Goal of the exercise: Only the lines from the start of the material through the line containing "(205) 934-7442 ccts@uab.edu" are to be extracted, exactly as they appear.

Extracted entries:

=== Section Start ===

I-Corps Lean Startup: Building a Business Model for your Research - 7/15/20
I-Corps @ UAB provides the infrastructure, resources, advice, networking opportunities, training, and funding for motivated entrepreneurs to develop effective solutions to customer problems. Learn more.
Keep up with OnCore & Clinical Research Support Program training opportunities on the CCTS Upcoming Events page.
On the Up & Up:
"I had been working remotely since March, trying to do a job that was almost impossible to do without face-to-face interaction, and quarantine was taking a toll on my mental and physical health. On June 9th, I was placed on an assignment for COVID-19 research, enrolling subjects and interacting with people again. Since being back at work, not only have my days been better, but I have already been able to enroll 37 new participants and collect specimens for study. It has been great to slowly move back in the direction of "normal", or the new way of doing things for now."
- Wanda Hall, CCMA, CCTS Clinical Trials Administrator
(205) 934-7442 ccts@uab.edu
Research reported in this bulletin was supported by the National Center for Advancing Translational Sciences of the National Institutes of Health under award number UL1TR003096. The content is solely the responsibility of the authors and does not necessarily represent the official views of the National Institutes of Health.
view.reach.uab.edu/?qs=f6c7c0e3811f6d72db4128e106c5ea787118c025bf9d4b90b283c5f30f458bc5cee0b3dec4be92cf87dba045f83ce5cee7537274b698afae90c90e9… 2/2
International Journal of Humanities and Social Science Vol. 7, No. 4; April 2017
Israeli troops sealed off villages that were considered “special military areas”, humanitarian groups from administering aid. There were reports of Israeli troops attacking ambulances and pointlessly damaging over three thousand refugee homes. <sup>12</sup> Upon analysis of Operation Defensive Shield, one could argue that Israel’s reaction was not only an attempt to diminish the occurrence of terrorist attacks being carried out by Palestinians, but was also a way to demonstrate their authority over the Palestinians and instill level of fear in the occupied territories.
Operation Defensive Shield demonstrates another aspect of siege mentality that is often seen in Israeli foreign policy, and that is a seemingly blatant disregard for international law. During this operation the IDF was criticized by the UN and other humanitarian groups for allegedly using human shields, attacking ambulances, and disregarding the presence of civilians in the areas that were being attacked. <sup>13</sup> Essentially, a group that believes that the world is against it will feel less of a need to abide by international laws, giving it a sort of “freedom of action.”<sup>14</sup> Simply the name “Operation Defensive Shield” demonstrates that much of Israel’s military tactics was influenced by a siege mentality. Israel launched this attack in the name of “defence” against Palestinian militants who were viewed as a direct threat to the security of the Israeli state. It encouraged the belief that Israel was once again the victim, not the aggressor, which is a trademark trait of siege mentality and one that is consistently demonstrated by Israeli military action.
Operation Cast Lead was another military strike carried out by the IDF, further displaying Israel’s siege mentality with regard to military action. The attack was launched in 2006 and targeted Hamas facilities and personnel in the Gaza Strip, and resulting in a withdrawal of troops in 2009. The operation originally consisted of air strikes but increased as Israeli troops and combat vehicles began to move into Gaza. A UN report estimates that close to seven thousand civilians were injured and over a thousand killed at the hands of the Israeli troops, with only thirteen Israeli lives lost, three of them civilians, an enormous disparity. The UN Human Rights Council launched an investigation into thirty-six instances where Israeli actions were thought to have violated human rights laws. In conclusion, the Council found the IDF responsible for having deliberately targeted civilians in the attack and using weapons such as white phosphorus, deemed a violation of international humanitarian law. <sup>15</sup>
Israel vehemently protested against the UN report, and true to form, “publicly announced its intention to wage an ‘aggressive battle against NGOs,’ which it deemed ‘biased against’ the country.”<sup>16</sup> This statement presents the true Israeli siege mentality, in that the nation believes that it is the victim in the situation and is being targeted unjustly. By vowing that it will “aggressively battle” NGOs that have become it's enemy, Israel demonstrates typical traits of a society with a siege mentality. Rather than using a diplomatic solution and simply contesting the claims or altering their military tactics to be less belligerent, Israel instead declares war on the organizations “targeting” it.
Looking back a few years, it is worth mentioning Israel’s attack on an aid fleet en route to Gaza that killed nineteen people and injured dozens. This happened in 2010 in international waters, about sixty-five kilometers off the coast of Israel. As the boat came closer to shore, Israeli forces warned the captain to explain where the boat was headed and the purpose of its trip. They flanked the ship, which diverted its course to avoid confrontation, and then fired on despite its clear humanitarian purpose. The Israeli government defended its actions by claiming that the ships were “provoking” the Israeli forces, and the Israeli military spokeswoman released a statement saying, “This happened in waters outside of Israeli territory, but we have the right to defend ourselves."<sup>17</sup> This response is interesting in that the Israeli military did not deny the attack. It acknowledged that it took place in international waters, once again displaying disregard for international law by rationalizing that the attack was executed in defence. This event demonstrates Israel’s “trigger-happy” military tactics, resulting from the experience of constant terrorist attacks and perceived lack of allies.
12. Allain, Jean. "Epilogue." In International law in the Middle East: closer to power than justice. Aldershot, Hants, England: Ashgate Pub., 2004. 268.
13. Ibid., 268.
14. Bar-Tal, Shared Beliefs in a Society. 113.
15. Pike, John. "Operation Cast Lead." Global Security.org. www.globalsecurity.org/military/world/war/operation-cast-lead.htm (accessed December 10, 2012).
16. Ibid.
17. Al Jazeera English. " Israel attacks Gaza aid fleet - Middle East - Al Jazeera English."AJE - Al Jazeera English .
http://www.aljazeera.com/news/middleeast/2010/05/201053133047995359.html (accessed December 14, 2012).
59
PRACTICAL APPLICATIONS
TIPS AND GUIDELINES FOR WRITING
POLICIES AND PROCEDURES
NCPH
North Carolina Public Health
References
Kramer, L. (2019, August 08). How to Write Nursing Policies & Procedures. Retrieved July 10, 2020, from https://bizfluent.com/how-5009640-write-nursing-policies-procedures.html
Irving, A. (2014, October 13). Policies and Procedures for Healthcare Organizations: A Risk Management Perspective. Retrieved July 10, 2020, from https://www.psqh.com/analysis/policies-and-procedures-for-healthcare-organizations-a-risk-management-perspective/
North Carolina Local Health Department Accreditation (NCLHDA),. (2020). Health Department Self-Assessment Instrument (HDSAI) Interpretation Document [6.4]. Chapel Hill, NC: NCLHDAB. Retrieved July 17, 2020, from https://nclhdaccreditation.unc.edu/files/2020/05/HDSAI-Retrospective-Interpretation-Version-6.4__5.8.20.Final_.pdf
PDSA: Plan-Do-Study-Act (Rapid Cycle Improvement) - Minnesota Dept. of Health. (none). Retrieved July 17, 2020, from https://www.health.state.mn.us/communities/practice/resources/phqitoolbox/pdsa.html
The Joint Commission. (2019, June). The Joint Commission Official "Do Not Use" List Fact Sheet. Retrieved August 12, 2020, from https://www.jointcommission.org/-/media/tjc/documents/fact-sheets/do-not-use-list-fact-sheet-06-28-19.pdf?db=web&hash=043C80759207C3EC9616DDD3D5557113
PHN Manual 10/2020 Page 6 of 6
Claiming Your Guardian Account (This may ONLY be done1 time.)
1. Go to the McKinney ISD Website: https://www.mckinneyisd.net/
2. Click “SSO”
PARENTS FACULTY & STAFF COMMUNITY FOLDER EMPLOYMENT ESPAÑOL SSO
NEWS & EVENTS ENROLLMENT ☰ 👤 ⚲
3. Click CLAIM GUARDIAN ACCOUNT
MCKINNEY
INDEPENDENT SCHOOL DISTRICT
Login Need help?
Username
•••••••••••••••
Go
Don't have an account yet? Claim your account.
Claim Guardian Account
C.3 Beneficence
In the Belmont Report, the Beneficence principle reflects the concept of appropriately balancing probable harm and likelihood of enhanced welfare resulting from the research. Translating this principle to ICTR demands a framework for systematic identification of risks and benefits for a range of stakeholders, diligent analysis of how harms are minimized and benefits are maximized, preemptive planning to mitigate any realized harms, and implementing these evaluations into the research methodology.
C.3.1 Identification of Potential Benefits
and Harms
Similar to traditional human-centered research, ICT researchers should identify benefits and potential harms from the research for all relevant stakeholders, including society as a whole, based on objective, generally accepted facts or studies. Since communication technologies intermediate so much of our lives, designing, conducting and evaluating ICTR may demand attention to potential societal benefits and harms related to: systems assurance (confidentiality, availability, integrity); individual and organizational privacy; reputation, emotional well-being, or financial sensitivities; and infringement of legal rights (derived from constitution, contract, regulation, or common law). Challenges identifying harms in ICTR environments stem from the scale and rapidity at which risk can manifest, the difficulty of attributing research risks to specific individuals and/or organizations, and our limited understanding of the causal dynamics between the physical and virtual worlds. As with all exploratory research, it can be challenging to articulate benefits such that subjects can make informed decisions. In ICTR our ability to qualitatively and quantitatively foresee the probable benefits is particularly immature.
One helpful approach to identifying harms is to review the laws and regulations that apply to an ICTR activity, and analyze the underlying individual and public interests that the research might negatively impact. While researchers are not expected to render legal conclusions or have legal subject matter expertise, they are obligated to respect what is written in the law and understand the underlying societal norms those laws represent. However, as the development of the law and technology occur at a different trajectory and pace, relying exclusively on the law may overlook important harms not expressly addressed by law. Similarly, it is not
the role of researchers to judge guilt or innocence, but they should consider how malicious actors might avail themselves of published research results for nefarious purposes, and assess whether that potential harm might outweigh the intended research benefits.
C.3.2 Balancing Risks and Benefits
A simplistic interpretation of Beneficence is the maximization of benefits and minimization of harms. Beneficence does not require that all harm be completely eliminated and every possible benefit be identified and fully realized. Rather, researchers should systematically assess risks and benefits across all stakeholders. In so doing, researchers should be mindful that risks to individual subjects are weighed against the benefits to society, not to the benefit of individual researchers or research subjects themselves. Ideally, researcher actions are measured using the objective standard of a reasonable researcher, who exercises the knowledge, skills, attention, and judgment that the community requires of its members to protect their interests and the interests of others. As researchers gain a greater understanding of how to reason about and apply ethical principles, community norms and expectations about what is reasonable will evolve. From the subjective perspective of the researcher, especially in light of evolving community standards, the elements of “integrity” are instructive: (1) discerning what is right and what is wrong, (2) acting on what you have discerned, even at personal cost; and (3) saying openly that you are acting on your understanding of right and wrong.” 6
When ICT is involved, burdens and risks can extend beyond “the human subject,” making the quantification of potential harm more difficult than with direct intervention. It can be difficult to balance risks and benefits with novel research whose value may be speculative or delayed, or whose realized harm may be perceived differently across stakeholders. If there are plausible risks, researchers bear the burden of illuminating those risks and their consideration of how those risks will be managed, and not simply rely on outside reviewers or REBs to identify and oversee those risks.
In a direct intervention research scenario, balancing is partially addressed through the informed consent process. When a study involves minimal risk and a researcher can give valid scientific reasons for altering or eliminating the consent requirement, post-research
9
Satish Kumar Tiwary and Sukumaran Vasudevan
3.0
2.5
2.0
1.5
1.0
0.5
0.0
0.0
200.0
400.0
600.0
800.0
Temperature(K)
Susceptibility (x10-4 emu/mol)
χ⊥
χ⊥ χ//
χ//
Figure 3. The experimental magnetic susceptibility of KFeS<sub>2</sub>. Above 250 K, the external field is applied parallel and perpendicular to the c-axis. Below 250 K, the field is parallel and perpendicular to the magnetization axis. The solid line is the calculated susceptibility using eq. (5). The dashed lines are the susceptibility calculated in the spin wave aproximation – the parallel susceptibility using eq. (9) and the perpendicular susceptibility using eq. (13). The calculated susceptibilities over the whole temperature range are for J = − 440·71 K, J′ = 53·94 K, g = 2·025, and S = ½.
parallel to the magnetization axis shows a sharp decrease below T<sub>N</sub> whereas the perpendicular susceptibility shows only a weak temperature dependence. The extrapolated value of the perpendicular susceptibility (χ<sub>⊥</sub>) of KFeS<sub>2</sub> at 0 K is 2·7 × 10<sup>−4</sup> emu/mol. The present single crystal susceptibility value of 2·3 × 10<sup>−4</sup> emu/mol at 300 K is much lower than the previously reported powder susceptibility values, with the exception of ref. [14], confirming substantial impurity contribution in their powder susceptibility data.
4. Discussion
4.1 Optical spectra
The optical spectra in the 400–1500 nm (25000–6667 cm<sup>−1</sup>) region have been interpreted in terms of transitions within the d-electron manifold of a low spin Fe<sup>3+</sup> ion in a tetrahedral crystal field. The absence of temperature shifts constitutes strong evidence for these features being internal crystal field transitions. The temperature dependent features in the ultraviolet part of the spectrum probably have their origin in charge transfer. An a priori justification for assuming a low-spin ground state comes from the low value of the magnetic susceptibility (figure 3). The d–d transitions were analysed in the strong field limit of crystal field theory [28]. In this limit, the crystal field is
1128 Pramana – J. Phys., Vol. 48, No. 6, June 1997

=== Section End ===

Task output:
I-Corps Lean Startup: Building a Business Model for your Research - 7/15/20
I-Corps @ UAB provides the infrastructure, resources, advice, networking opportunities, training, and funding for motivated entrepreneurs to develop effective solutions to customer problems. Learn more.
Keep up with OnCore & Clinical Research Support Program training opportunities on the CCTS Upcoming Events page.
On the Up & Up:
"I had been working remotely since March, trying to do a job that was almost impossible to do without face-to-face interaction, and quarantine was taking a toll on my mental and physical health. On June 9th, I was placed on an assignment for COVID-19 research, enrolling subjects and interacting with people again. Since being back at work, not only have my days been better, but I have already been able to enroll 37 new participants and collect specimens for study. It has been great to slowly move back in the direction of "normal", or the new way of doing things for now."
- Wanda Hall, CCMA, CCTS Clinical Trials Administrator
(205) 934-7442 ccts@uab.edu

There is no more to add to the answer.